- _TASK REQUIREMENTS_
Copy the material below word for word, keeping every character, space and line break the same.

......

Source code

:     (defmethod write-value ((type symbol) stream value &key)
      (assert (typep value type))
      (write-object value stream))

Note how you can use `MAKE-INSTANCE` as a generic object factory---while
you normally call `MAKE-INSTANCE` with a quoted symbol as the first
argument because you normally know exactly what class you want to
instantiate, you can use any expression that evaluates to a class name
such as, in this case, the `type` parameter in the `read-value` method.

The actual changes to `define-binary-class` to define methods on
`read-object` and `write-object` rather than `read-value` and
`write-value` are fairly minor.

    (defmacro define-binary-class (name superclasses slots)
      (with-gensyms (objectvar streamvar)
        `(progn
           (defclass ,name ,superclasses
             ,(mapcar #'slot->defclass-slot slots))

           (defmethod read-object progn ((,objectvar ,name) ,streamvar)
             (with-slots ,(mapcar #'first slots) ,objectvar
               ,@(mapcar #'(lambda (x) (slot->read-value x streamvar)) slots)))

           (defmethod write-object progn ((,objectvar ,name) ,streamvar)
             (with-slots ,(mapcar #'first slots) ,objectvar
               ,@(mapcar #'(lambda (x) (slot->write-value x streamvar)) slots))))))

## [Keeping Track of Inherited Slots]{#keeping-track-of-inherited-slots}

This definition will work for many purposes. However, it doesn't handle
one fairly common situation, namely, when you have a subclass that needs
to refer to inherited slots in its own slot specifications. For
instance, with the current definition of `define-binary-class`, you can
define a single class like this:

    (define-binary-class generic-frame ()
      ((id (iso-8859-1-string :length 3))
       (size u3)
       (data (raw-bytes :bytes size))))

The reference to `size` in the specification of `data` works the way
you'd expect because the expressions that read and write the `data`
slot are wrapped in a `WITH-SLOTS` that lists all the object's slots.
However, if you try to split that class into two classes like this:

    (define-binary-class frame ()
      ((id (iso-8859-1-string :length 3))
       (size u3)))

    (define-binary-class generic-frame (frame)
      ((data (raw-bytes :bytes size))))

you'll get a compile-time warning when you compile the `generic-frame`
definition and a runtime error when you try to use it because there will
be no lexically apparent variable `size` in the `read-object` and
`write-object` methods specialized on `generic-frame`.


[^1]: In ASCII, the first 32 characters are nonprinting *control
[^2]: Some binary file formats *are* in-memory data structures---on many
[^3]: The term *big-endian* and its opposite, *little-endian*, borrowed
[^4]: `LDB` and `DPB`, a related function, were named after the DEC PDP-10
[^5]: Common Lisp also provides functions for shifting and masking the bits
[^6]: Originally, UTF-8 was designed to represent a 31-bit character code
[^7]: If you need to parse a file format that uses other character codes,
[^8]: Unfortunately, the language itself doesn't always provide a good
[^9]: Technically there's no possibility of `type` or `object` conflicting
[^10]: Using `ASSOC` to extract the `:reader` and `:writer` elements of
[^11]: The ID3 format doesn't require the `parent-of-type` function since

......

- _ANSWER SECTION_
Source code

:     (defmethod write-value ((type symbol) stream value &key)
      (assert (typep value type))
      (write-object value stream))

Note how you can use `MAKE-INSTANCE` as a generic object factory---while
you normally call `MAKE-INSTANCE` with a quoted symbol as the first
argument because you normally know exactly what class you want to
instantiate, you can use any expression that evaluates to a class name
such as, in this case, the `type` parameter in the `read-value` method.

The actual changes to `define-binary-class` to define methods on
`read-object` and `write-object` rather than `read-value` and
`write-value` are fairly minor.

    (defmacro define-binary-class (name superclasses slots)
      (with-gensyms (objectvar streamvar)
        `(progn
           (defclass ,name ,superclasses
             ,(mapcar #'slot->defclass-slot slots))

           (defmethod read-object progn ((,objectvar ,name) ,streamvar)
             (with-slots ,(mapcar #'first slots) ,objectvar
               ,@(mapcar #'(lambda (x) (slot->read-value x streamvar)) slots)))

           (defmethod write-object progn ((,objectvar ,name) ,streamvar)
             (with-slots ,(mapcar #'first slots) ,objectvar
               ,@(mapcar #'(lambda (x) (slot->write-value x streamvar)) slots))))))

## [Keeping Track of Inherited Slots]{#keeping-track-of-inherited-slots}

This definition will work for many purposes. However, it doesn't handle
one fairly common situation, namely, when you have a subclass that needs
to refer to inherited slots in its own slot specifications. For
instance, with the current definition of `define-binary-class`, you can
define a single class like this:

    (define-binary-class generic-frame ()
      ((id (iso-8859-1-string :length 3))
       (size u3)
       (data (raw-bytes :bytes size))))

The reference to `size` in the specification of `data` works the way
you'd expect because the expressions that read and write the `data`
slot are wrapped in a `WITH-SLOTS` that lists all the object's slots.
However, if you try to split that class into two classes like this:

    (define-binary-class frame ()
      ((id (iso-8859-1-string :length 3))
       (size u3)))

    (define-binary-class generic-frame (frame)
      ((data (raw-bytes :bytes size))))

you'll get a compile-time warning when you compile the `generic-frame`
definition and a runtime error when you try to use it because there will
be no lexically apparent variable `size` in the `read-object` and
`write-object` methods specialized on `generic-frame`.


[^1]: In ASCII, the first 32 characters are nonprinting *control
[^2]: Some binary file formats *are* in-memory data structures---on many
[^3]: The term *big-endian* and its opposite, *little-endian*, borrowed
[^4]: `LDB` and `DPB`, a related function, were named after the DEC PDP-10
[^5]: Common Lisp also provides functions for shifting and masking the bits
[^6]: Originally, UTF-8 was designed to represent a 31-bit character code
[^7]: If you need to parse a file format that uses other character codes,
[^8]: Unfortunately, the language itself doesn't always provide a good
[^9]: Technically there's no possibility of `type` or `object` conflicting
[^10]: Using `ASSOC` to extract the `:reader` and `:writer` elements of
[^11]: The ID3 format doesn't require the `parent-of-type` function since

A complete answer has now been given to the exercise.